Update the Open MPI debugging thread from "MPIR was broken" to "with a fix.", replacing "race condition" with "timing bug".

— Reading text —
┌──
I think you are hitting this issue here in 4.0.1:

https://github.com/open-mpi/ompi/issues/6613

MPIR was broken in 4.0.1 due to a race condition in PMIx. It was patched,
it looks to me, for 4.0.2. Here is the openpmix issue:
https://github.com/openpmix/openpmix/issues/1189

I think this lines up - 4.0.2 should be good with a fix.



From:   John DelSignore <jdelsign...@perforce.com>
To:     Open MPI Developers <devel@lists.open-mpi.org>
Cc:     Austen W Lauria <awlau...@us.ibm.com>, devel
            <devel-boun...@lists.open-mpi.org>
Date:   11/12/2019 02:25 PM
Subject:        [EXTERNAL] Re: [OMPI devel] Open MPI v4.0.1: Process is hanging
            inside MPI_Init() when debugged with TotalView



Hi Austen,


Thanks for the reply. What I am seeing is consistent with your thought, in
that when I see the hang, one or more processes did not have a flag
updated. I don't understand how the Open MPI code works well enough to say
if it is a memory barrier problem or not. It almost looks like a event
delivery or dropped event problem to me.


The place in the MPI_init() code where the MPI processes hang and the
number of "hung" processes seems to vary from run to run. In some cases the
processes are waiting for an event or waiting for a fence (whatever that
is).


I did the following run today, which shows that it can hang waiting for an
event that apparently was not generated or was dropped:
   1.   Started TV on mpirun: totalview -args mpirun -np 4 ./cpi
   2.   Ran the mpirun process until it hit the MPIR_Breakpoint() event.
   3.   TV attached to all four of the MPI processes and left all five
      processes stopped.
   4.   Continued all of the processes/threads and let them run freely for
      about 60 seconds. They should have run to completion in that amount
      of time.
   5.   Halted all of the processes. I included an aggregated backtrace of
      all of the processes below.


In this particular run, all four MPI processes were waiting in
ompi_rte_wait_for_debugger() in rte_orte_module.c at line 196, which is:


        /* let the MPI progress engine run while we wait for debugger
release */
        OMPI_WAIT_FOR_COMPLETION(debugger_event_active);


I don't know how that is supposed to work, but I can clearly see that
debugger_event_active was true in all of the processes, even though TV set
MPIR_debug_gate to 1:


      d1.<> f {2.1 3.1 4.1 5.1} p debugger_event_active
      Thread 2.1:
       debugger_event_active = true (1)
└──
— Source data —
┌──
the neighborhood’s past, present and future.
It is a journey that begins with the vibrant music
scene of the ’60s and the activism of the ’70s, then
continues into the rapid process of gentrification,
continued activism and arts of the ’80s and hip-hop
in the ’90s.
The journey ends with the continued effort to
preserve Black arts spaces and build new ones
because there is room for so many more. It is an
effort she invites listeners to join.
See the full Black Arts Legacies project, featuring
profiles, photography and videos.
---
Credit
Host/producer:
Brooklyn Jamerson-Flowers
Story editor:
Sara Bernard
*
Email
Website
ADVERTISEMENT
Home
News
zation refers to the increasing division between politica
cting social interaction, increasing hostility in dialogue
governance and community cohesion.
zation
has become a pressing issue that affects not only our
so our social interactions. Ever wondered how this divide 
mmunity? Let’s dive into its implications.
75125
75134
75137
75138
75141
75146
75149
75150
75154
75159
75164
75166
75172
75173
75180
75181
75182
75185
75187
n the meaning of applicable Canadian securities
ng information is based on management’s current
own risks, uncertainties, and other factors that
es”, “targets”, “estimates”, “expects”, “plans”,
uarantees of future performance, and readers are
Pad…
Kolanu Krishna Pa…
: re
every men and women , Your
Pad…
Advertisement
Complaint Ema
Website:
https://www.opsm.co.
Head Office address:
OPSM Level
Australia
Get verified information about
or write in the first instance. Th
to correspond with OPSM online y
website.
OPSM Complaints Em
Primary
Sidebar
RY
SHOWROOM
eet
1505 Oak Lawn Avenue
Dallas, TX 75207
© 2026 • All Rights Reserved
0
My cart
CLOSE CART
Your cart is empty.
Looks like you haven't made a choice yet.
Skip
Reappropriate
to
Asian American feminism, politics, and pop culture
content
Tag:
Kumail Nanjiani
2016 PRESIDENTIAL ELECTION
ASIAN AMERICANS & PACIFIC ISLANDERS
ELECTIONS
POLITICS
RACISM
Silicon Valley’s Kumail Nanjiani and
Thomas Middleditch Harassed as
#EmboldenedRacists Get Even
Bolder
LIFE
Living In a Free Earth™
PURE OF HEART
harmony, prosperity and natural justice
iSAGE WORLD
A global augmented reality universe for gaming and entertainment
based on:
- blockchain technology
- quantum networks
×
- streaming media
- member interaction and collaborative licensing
└──
— Task result —
MPIR was broken in 4.0.1 due to a timing bug in PMIx. It was patched,
it looks to me, for 4.0.2. Here is the openpmix issue:
https://github.com/openpmix/openpmix/issues/1189

I think this lines up - 4.0.2 should be good with a fix.